─── Kutipan Halaman ───

BANDUNG, Lingkarjabar – Survei yang IndEX Research lakukan menyatakan, elektabilitas Gubernur Jawa Barat (Jabar) M Ridwan Kamil terus merangkak naik dalam bursa Calon Presiden (Capres) Tahun 2024. Hal itu peneliti IndEX Research Hendri Kurniawan sampaikan.
“Untuk Pak Ridwan Kamil ini relatif stabil, tapi memang ada kenaikan dia dibandingkan dari survei kami pada November 2020 lalu. Kenaikannya lumayan signifikan,” jelasnya.
Kenaikan elektabilitas Kang Emil, sapaan karib Ridwal Kamil dalam bursa capres 2024, dipengaruhi oleh kebijakan yang dibuat oleh Ridwan Kamil di daerahnya. “Jadi itu asumsi kami, karena itu tidak masuk dalam instrumen pertanyaan kami,” imbuhnya.
Dalam survei pada pada 25 Februari hingga 5 Maret 2021 dengan melibatkan 1.200 responden mewakili seluruh provinsi di Indonesia. Adapun, pengambilan sampel secara acak terhadap responden survei sebelumnya sejak 2018 dan margin error ±2,9 persen dengan tingkat kepercayaan 95 persen.
Pada hasil survei tersebut, Menteri Pertahanan (Menhan) Prabowo Subianto masih mengantongi elektabilitas tertinggi di angka 20,4 persen. Sedangkan, Ridwan Kamil melesat ke posisi dua dengan 14,1 persen, barulah muncul nama Gubernur Jawa Tengah Ganjar Pranowo dengan 13,5 persen.
Fenomena survei Capres 2024 pada Ridwan Kamil cukup menarik. Mengingat, pada hasil survei bulan Mei dan November 2020 lalu, elektabilitas Ridwan Kamil hanya berkisar di angka tujuh hingga delapan persen.

─── Bahan Latihan ───

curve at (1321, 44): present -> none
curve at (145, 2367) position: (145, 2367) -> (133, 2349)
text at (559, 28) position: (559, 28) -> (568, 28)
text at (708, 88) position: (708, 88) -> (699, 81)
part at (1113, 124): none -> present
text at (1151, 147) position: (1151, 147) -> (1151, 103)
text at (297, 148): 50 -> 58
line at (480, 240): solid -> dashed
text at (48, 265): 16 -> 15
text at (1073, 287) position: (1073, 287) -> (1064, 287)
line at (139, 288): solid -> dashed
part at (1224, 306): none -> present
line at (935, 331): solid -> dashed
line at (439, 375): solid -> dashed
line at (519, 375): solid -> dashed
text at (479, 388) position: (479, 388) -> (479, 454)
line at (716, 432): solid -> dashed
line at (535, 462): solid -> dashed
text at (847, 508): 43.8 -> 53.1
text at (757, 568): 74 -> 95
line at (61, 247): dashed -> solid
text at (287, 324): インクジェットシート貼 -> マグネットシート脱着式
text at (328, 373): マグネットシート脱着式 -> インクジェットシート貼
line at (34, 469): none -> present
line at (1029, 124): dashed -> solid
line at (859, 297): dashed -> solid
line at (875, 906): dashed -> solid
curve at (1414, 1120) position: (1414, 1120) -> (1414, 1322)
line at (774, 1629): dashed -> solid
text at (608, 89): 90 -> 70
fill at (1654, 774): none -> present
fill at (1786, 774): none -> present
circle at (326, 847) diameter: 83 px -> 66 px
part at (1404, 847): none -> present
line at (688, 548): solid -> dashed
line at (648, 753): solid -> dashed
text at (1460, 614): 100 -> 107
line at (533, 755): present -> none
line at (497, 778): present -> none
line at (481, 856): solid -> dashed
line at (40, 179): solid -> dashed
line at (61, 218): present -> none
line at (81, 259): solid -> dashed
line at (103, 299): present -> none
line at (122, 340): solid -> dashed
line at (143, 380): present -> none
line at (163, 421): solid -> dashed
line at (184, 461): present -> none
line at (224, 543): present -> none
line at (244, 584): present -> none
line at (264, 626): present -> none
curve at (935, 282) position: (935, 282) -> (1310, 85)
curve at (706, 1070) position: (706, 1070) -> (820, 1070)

───

● Tugas Latihan:
• 1. Salin dengan tepat bagian artikel survei elektabilitas dari "Pada hasil survei tersebut, Menteri" sampai "dengan 13,5 persen.".
• 2. Ambil semua baris entri yang memuat kata "part".

● Daftar Jawaban:
• 1.
Pada hasil survei tersebut, Menteri Pertahanan (Menhan) Prabowo Subianto masih mengantongi elektabilitas tertinggi di angka 20,4 persen. Sedangkan, Ridwan Kamil melesat ke posisi dua dengan 14,1 persen, barulah muncul nama Gubernur Jawa Tengah Ganjar Pranowo dengan 13,5 persen.

• 2.
part at (1113, 124): none -> present
part at (1224, 306): none -> present
part at (1404, 847): none -> present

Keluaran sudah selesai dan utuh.